## TEXT SEGMENT
>>>

Method S2: Co-conservation analyses. Mutual information index (MI) and evolutionary profile
distance (PD) calculations – Mutual information index 4 for neighboring gene pairs X, Y, were
calculated as follows:
MI (X, Y) = H(X)+H(Y)-H(X,Y)
Where H(N) = Σ(-(frequency of affinity index)*log(frequency of affinity index)); H(X,Y) is the frequency
of co-occurrence affinity index and affinity index values are 0 or 1.
Evolutionary profile distance (PD) was obtained by measuring Euclidean distance between each
neighboring gene in the real or randomized network as follows:
PD (X, Y) = √ (Σ over N’s (value of lineage N of Gene1 – Value of Lineage N of Gene 2)^2), where N =
1 to 13). This definition is a variant of profile similarity used for gene expression clustering and
analysis5.
Profile randomization – For the randomization processes, the phylogenetic profile for each gene is
randomized such that the binary affinity values of “1” and “0” were retained but their positional
occurrences were varied. Thus the generated randomized phylogenetic profiles evaluated MI and PD
values for each pair of genes in the network. We note that for these analyses, the positions of genes in
the network were not randomized to evaluate the significance as evolution information content comes
from phylogenetic profiles.
Network randomization and p-value calculations - For the MI and PD calculations, significant p-values
were estimated by using random networks. These random networks were generated from the original
network by maintaining the number of partners per gene while rewiring randomly their partners. We
generated 1,000 such random networks and for every pair of genes in each network we calculated MI
and PD values then performed randomization of profiles as described (above) and evaluated how often
20
the difference in the trend between randomized profiles and original profiles for these random networks
was found to be equal or higher for the real network.
Method S3: Statistical analysis of synthetic interactions-Kolmogrov-Smirnov test. To check the
normality of the profile distance distribution within the synthetically interacting gene sets, we
performed a Kolmogorov-Smirnov (KS) test measuring the maximum absolute difference between our
data and standard normal distribution. The standard normal distribution was obtained from profile
distances between all the 1,086 genes in the network. The KS test determines if the null hypothesis, that
the data comes from a standard normal distribution, or the alternative, that it does not come from such a
distribution, applies. A result of h = 1 is returned if the test rejects the null hypothesis or 0 otherwise.
The decision is transformed into a significance level (p-value) directly compared to a chosen threshold,
5%; if p-value was less than 5%, then the difference is significant, otherwise it is not considered. As
illustrated in Table S11, the KS test revealed that the synthetic interactions distribution does not come
from a standard normal distribution. A significant difference was observed between the random pairs in
the network and the synthetic interactions profile distances at both conditions. These results show that
the evolutionary affinities of the genes involved in the synthetic interactions at both conditions LNA
and DA differ from overall pairwise distance distributions of the network.

<<<

[Stored data entries]
>>>

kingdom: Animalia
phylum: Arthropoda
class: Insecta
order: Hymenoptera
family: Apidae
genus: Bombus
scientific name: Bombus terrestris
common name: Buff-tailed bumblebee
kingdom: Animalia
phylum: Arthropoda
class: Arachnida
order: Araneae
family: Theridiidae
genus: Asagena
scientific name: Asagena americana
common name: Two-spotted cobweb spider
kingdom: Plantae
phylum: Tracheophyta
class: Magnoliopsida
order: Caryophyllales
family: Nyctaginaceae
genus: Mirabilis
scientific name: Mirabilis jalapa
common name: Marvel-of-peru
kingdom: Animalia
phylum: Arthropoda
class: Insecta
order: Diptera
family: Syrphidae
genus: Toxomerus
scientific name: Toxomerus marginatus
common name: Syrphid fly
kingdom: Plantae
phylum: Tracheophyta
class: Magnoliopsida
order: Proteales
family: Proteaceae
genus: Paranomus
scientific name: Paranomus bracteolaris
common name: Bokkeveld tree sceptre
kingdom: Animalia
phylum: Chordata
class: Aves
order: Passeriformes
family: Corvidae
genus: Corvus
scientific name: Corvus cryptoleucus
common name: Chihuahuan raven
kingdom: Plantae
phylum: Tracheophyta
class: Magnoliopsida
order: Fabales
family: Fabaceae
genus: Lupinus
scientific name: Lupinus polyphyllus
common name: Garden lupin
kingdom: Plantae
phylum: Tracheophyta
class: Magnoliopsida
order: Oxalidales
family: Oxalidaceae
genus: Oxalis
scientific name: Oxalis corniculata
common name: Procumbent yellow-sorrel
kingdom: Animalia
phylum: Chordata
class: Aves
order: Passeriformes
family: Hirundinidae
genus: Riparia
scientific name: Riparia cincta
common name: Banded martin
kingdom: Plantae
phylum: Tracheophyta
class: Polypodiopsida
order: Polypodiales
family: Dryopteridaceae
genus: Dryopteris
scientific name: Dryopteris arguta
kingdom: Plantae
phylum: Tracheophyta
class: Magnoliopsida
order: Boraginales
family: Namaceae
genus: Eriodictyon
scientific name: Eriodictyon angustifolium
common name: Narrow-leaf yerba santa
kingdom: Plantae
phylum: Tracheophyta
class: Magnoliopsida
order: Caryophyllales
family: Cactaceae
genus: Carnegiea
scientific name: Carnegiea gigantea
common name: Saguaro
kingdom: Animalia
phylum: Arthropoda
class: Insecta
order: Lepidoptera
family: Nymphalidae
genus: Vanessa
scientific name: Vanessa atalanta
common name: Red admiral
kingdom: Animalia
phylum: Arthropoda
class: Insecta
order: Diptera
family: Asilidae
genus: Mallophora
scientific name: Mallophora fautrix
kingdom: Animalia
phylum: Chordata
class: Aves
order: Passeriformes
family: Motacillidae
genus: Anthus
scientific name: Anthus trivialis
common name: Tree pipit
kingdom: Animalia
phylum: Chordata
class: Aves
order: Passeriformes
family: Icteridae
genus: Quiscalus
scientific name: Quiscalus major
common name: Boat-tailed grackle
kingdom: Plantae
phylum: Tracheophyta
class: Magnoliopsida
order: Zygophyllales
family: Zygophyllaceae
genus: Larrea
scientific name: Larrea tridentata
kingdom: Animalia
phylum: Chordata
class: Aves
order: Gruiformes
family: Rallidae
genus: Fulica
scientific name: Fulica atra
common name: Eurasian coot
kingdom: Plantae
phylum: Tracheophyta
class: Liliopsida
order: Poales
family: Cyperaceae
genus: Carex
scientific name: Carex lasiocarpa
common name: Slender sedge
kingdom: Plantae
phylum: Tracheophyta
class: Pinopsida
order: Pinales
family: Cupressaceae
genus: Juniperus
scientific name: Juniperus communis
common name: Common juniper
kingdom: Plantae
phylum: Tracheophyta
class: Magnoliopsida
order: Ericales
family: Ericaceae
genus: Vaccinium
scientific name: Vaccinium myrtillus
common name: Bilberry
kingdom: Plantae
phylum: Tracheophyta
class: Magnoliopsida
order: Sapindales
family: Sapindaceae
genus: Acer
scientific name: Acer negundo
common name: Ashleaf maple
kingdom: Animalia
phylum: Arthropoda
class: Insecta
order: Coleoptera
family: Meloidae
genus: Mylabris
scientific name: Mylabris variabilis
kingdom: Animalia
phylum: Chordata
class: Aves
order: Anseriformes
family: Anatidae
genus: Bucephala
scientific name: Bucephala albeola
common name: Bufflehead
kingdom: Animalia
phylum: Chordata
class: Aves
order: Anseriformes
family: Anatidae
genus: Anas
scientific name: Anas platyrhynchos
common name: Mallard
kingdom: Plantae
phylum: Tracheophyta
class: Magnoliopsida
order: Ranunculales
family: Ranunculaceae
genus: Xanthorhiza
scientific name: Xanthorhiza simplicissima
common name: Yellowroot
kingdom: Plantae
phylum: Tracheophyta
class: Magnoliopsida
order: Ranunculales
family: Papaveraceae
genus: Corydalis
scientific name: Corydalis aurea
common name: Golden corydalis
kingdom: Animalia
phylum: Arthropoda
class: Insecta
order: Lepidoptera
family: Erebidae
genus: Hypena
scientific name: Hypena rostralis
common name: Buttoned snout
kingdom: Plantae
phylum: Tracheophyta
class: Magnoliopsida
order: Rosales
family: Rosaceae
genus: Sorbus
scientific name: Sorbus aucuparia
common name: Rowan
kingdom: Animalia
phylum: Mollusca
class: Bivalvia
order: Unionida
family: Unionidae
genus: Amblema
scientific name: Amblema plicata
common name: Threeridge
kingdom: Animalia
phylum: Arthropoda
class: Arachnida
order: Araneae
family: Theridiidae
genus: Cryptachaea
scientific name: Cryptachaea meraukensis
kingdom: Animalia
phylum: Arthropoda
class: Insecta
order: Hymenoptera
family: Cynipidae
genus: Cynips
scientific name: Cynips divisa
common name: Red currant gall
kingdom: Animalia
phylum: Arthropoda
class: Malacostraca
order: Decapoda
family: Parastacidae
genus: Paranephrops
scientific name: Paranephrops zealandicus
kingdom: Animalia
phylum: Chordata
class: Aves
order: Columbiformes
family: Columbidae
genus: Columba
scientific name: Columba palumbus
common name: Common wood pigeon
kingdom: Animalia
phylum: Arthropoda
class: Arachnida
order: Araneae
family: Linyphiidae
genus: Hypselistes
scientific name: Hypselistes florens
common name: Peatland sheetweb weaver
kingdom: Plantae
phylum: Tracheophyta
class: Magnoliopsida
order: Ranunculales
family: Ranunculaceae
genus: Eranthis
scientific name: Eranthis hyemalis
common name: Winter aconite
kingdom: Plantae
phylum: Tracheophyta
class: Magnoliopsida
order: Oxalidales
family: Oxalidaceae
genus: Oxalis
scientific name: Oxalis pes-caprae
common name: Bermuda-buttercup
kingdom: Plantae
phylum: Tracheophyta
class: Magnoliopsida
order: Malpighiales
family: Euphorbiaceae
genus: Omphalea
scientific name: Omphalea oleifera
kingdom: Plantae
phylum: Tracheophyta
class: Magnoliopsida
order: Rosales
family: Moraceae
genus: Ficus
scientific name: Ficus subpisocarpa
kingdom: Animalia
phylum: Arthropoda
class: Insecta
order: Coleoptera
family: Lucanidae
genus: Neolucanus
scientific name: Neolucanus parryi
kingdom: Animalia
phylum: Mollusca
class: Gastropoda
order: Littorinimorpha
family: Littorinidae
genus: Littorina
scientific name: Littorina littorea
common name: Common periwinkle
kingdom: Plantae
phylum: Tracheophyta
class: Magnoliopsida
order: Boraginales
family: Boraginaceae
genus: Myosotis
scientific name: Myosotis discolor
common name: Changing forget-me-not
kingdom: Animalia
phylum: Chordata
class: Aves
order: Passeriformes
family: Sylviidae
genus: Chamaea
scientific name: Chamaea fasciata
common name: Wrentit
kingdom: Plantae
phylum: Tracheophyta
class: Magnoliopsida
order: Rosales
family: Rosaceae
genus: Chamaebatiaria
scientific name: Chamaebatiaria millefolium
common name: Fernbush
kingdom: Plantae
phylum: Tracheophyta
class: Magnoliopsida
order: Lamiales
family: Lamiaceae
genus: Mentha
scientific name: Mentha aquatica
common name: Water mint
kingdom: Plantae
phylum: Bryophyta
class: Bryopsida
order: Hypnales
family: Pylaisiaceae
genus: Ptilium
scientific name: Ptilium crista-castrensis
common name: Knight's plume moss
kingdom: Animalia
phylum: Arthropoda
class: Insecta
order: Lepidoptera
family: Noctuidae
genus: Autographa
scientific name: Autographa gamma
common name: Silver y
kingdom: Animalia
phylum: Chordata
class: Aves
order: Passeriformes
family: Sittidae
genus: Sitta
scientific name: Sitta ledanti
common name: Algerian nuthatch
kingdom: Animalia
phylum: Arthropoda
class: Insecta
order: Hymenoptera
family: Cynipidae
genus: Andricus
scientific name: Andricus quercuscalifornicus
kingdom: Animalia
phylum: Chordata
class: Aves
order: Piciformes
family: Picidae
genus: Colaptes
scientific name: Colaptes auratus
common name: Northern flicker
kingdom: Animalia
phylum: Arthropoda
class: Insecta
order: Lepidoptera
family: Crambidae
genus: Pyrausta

<<<

## ACTIVITY
Reproduce the methods excerpt starting with "The decision is" and going on through "of the network.", substituting "genetic interactions" for "synthetic interactions" at every occurrence. These items are separate material and unrelated to the methods excerpt.

## RESPONSE
The decision is transformed into a significance level (p-value) directly compared to a chosen threshold,
5%; if p-value was less than 5%, then the difference is significant, otherwise it is not considered. As
illustrated in Table S11, the KS test revealed that the genetic interactions distribution does not come
from a standard normal distribution. A significant difference was observed between the random pairs in
the network and the genetic interactions profile distances at both conditions. These results show that
the evolutionary affinities of the genes involved in the genetic interactions at both conditions LNA
and DA differ from overall pairwise distance distributions of the network.